Swedish massage is proven to lower blood pressure and reduce stress, according to the International Journal of Preventative Medicine, as well as to relieve depression and anxiety and aid in recuperation from chronic illness. Swedish massage is also referred to as classical massage, and — contrary to popular understanding — does not originate from Sweden. There are five main strokes, or movements, that make up a Swedish massage: effleurage, friction, petrissage, tapotement and vibration. Each technique was created to help soothe, stimulate, soften, and rejuvenate muscles and other soft tissue.
When we perform a Swedish massage at home, our client is lying on a professional massage table, undressed to their comfort level (usually at least down to underwear in order for the therapist to apply classic techniques without obstruction) but properly draped/covered to protect privacy at all times.

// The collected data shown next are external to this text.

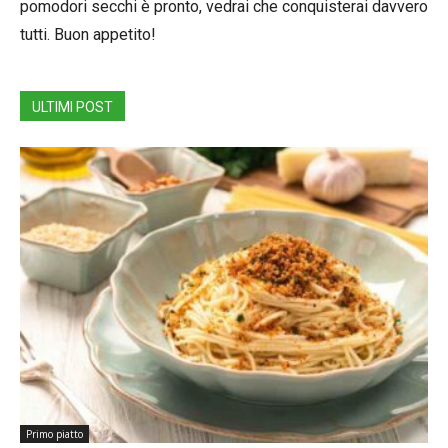
pomodori secchi è pronto, vedrai che conquisterai davvero
tutti. Buon appetito!
ULTIMI POST
Primo piatto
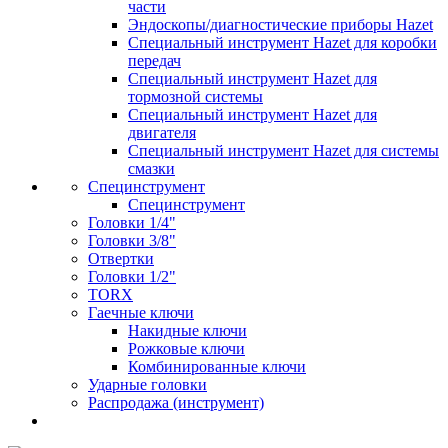
части
Эндоскопы/диагностические приборы Hazet
Специальный инструмент Hazet для коробки
передач
Специальный инструмент Hazet для
тормозной системы
Специальный инструмент Hazet для
двигателя
Специальный инструмент Hazet для системы
смазки
Специнструмент
Специнструмент
Головки 1/4"
Головки 3/8"
Отвертки
Головки 1/2"
TORX
Гаечные ключи
Накидные ключи
Рожковые ключи
Комбинированные ключи
Ударные головки
Распродажа (инструмент)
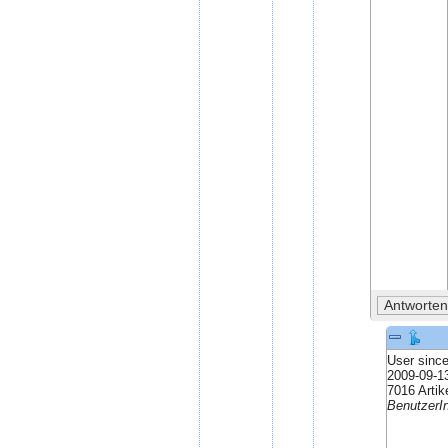
User sinc
2009-09-1
7016 Artik
BenutzerI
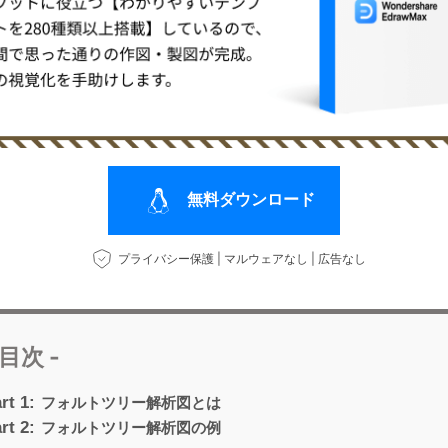
無料ダウンロード
プライバシー保護 | マルウェアなし | 広告なし
 目次 -
rt 1:
フォルトツリー解析図とは
rt 2:
フォルトツリー解析図の例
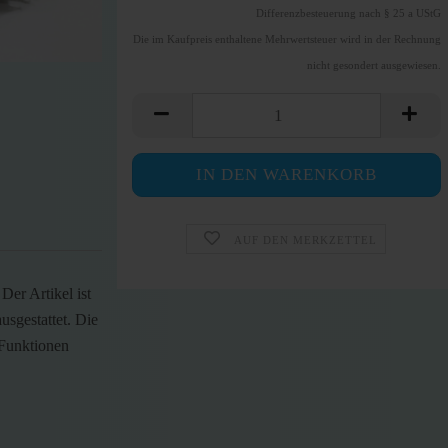
Differenzbesteuerung nach § 25 a UStG
Die im Kaufpreis enthaltene Mehrwertsteuer wird in der Rechnung
nicht gesondert ausgewiesen.
AUF DEN MERKZETTEL
er Artikel ist
usgestattet. Die
 Funktionen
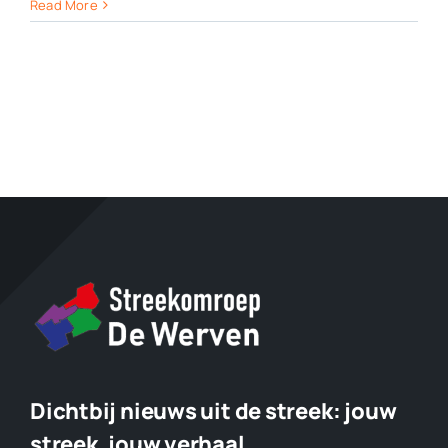
Word
Read More
actief
voor
het
waterschap
Dichtbij nieuws uit de streek:
jouw
streek, jouw verhaal.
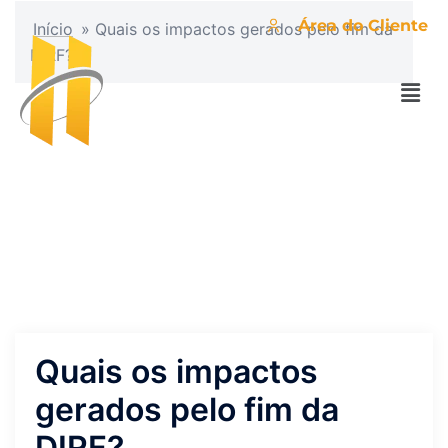
Área do Cliente
Início
»
Quais os impactos gerados pelo fim da
DIRF?
Quais os impactos
gerados pelo fim da
DIRF?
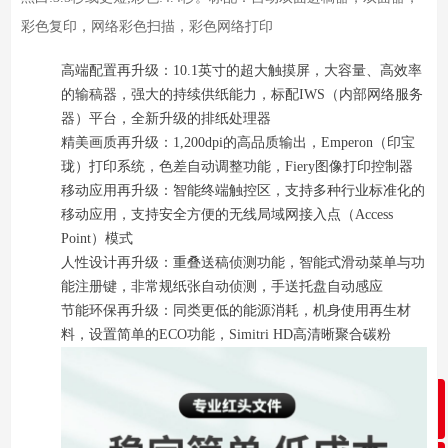
彩色复印，网络彩色扫描，彩色网络打印
高端配置再升级：10.1英寸的超大触摸屏，大容量、高效率
的输稿器，强大的持续供纸能力，标配IWS（内部网络服务
器）平台，全新升级的排纸处理器
精美画质再升级：1,200dpi的高品质输出，Emperon（印宝
珑）打印系统，色差自动调整功能，Fiery图像打印控制器
移动应用再升级：智能终端触控区，支持多种行业标准化的
移动应用，支持安全方便的无线局域网接入点（Access
Point）模式
人性设计再升级：重叠送稿侦测功能，智能式滑动菜单与功
能注册键，非常规纸张自动侦测，手送托盘自动感应
节能环保再升级：同类更低的能源消耗，机身使用再生材
料，设置简单的ECO功能，Simitri HD高清晰聚合碳粉
ꁸ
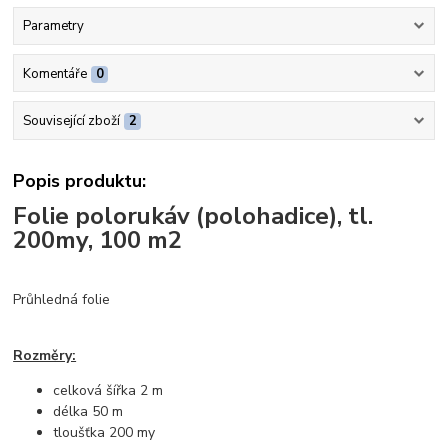
Parametry
Komentáře
0
Související zboží
2
Popis produktu:
Folie polorukáv (polohadice), tl.
200my, 100 m2
Průhledná folie
Rozměry:
celková šířka 2 m
délka 50 m
tloušťka 200 my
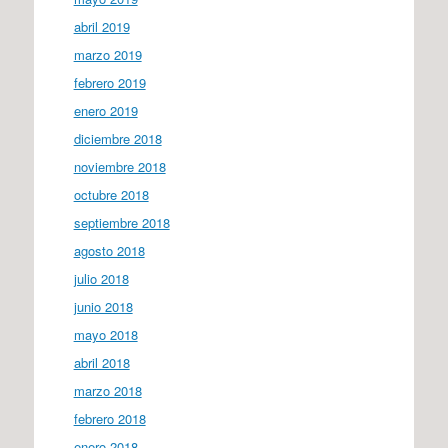
abril 2019
marzo 2019
febrero 2019
enero 2019
diciembre 2018
noviembre 2018
octubre 2018
septiembre 2018
agosto 2018
julio 2018
junio 2018
mayo 2018
abril 2018
marzo 2018
febrero 2018
enero 2018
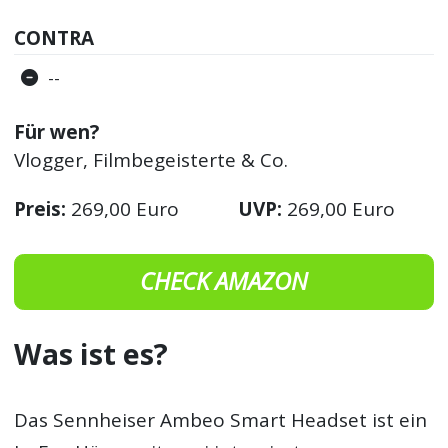
CONTRA
--
Für wen?
Vlogger, Filmbegeisterte & Co.
Preis:
269,00 Euro
UVP:
269,00 Euro
CHECK AMAZON
Was ist es?
Das Sennheiser Ambeo Smart Headset ist ein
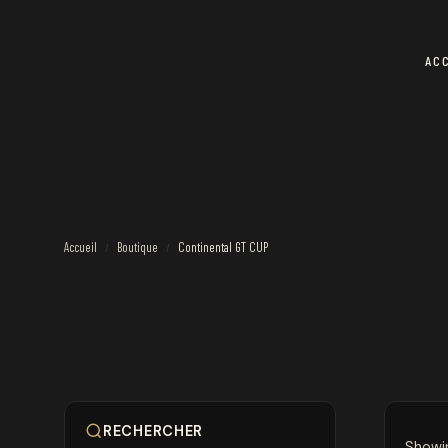
AC
Accueil
Boutique
Continental GT CUP
/
/
RECHERCHER
Showin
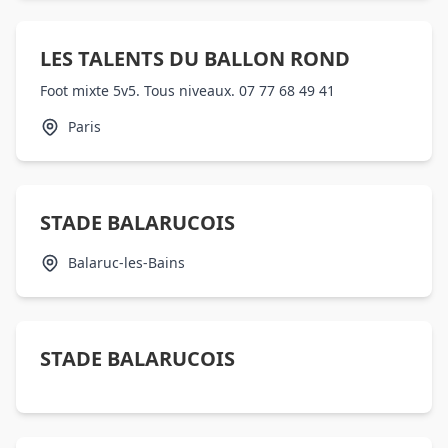
LES TALENTS DU BALLON ROND
Foot mixte 5v5. Tous niveaux. 07 77 68 49 41
Paris
STADE BALARUCOIS
Balaruc-les-Bains
STADE BALARUCOIS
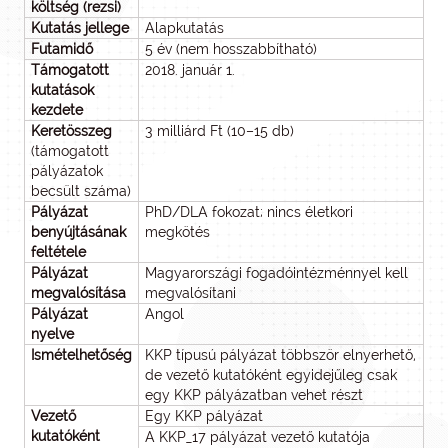
költség (rezsi)
Kutatás jellege
Alapkutatás
Futamidő
5 év (nem hosszabbítható)
Támogatott
2018. január 1.
kutatások
kezdete
Keretösszeg
3 milliárd Ft (10–15 db)
(támogatott
pályázatok
becsült száma)
Pályázat
PhD/DLA fokozat; nincs életkori
benyújtásának
megkötés
feltétele
Pályázat
Magyarországi fogadóintézménnyel kell
megvalósítása
megvalósítani
Pályázat
Angol
nyelve
Ismételhetőség
KKP típusú pályázat többször elnyerhető,
de vezető kutatóként egyidejűleg csak
egy KKP pályázatban vehet részt
Vezető
Egy KKP pályázat
kutatóként
A KKP_17 pályázat vezető kutatója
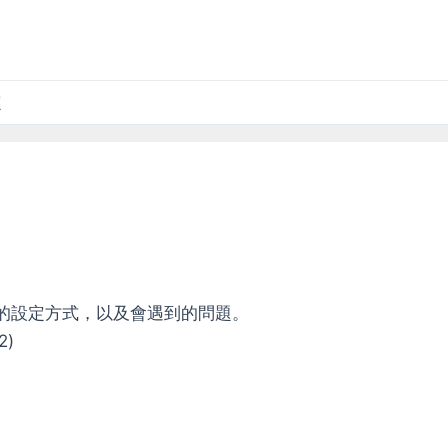
定
上網的設定方式，以及會遇到的問題。
2)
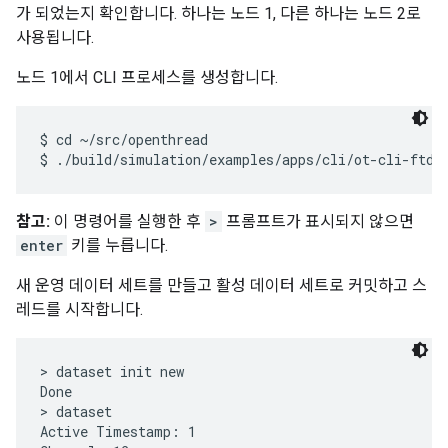
가 되었는지 확인합니다. 하나는 노드 1, 다른 하나는 노드 2로
사용됩니다.
노드 1에서 CLI 프로세스를 생성합니다.
$ cd ~/src/openthread

참고:
이 명령어를 실행한 후
>
프롬프트가 표시되지 않으면
enter
키를 누릅니다.
새 운영 데이터 세트를 만들고 활성 데이터 세트로 커밋하고 스
레드를 시작합니다.
> dataset init new

Done

> dataset

Active Timestamp: 1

Professional grade massage oil, lotion or cream is used to perform the massage.
Similar in style to Swedish massage—one of the most popular forms of relaxation massage—deep tissue massage targets the innermost layers of the body’s muscles, tendons, and fascia (the densely woven tissue that connects parts inside the body). Deep tissue massage can also provide relaxation, but massage therapists who specialize in deep tissue typically use much stronger pressure.
Contrary to its name, Swedish massage is neither originated in Sweden nor was it created by a Swede gymnast called Peter Henry Ling. There is much debate regarding the origin of the massage; therefore, it is highly common to mistake the origination between either Peter Henry Ling or the Dutch practitioner Johan Georg, who is with verified credibility considered as the man who systemized basic massage movements into what we know it as today; Swedish massage.